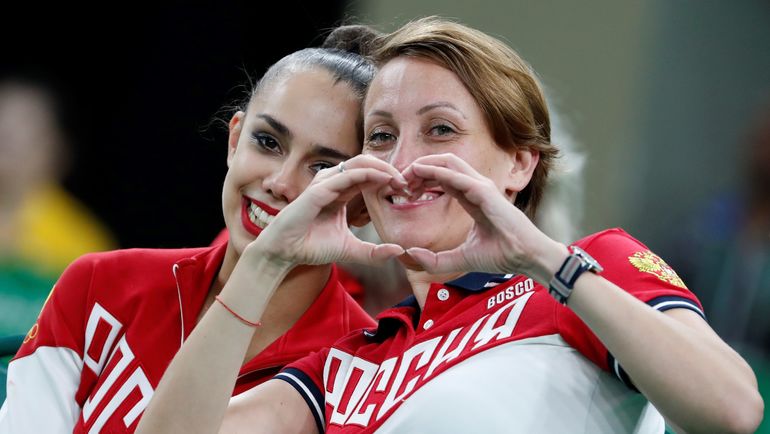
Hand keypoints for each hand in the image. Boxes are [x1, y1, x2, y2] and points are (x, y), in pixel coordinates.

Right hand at [250, 155, 406, 267]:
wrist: (285, 253)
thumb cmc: (311, 247)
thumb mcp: (351, 250)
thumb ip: (374, 252)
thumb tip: (400, 251)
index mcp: (342, 192)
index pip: (369, 176)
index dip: (389, 180)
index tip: (407, 192)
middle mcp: (334, 183)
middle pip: (367, 164)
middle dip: (389, 170)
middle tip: (408, 184)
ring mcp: (326, 184)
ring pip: (359, 163)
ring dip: (382, 168)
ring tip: (400, 181)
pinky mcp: (318, 190)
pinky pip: (347, 175)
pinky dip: (368, 174)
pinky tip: (385, 179)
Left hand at [402, 153, 565, 281]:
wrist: (525, 257)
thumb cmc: (500, 256)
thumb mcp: (460, 258)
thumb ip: (435, 259)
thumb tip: (410, 253)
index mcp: (471, 198)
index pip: (442, 179)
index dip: (421, 181)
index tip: (404, 192)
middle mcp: (475, 187)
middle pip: (442, 165)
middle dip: (418, 169)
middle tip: (399, 182)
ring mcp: (481, 186)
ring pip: (447, 162)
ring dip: (423, 165)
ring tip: (405, 177)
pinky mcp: (484, 191)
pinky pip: (456, 176)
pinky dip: (435, 172)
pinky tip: (419, 174)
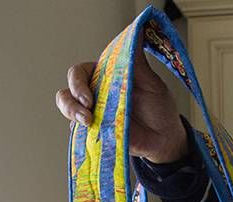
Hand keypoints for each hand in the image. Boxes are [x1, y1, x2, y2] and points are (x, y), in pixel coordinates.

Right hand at [54, 50, 188, 163]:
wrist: (165, 137)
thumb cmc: (159, 108)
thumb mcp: (151, 83)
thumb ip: (137, 61)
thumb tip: (135, 33)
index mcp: (106, 77)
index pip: (80, 72)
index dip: (78, 82)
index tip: (90, 98)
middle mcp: (96, 93)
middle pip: (69, 90)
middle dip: (72, 100)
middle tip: (88, 110)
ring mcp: (94, 113)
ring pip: (67, 108)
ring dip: (71, 113)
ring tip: (89, 122)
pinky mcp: (96, 132)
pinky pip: (77, 130)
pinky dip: (79, 130)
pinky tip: (91, 131)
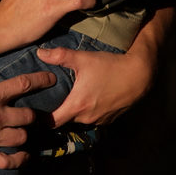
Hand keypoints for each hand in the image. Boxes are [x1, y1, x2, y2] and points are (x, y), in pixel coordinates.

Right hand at [0, 69, 56, 167]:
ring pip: (21, 137)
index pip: (23, 85)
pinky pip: (7, 161)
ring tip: (27, 133)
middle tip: (38, 115)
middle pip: (27, 116)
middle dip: (34, 115)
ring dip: (25, 135)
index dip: (40, 81)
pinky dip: (18, 159)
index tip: (50, 79)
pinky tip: (23, 156)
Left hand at [37, 46, 154, 126]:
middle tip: (51, 99)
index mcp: (77, 105)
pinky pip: (93, 118)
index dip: (42, 118)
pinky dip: (89, 111)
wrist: (139, 75)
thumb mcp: (83, 58)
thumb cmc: (110, 66)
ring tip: (70, 97)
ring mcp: (100, 120)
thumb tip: (39, 53)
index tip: (35, 111)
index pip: (53, 122)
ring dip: (75, 111)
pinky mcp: (110, 120)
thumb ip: (60, 56)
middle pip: (66, 119)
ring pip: (80, 119)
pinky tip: (90, 98)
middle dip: (58, 111)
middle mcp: (87, 118)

——

● Directions
Nothing but the lines from the first line of the records above to the line with "wrist: (525, 257)", inclusive, should be transcribed exactly, and the pictures must be left out.

● Problem solution
Hand keypoints for each hand in the image. Boxes are [x1, y1, x2, y2] and points are (x, y), in pixel coordinates.

Right hand at [250, 155, 406, 267]:
wrist: (285, 253)
thumb cmc: (311, 247)
thumb mcp: (351, 250)
thumb ip: (374, 252)
thumb tip: (400, 251)
index mcp: (342, 192)
index pip: (369, 176)
index dip: (389, 180)
index tip: (407, 192)
middle mcp: (334, 183)
middle pip: (367, 164)
middle dip: (389, 170)
middle tip: (408, 184)
ring mcp: (326, 184)
ring pip: (359, 163)
ring dip: (382, 168)
ring tip: (400, 181)
pinky mcp: (318, 190)
pinky pip: (347, 175)
pinky dip: (368, 174)
pinky tip: (385, 179)
Left hand at [402, 153, 565, 281]:
wrist: (525, 257)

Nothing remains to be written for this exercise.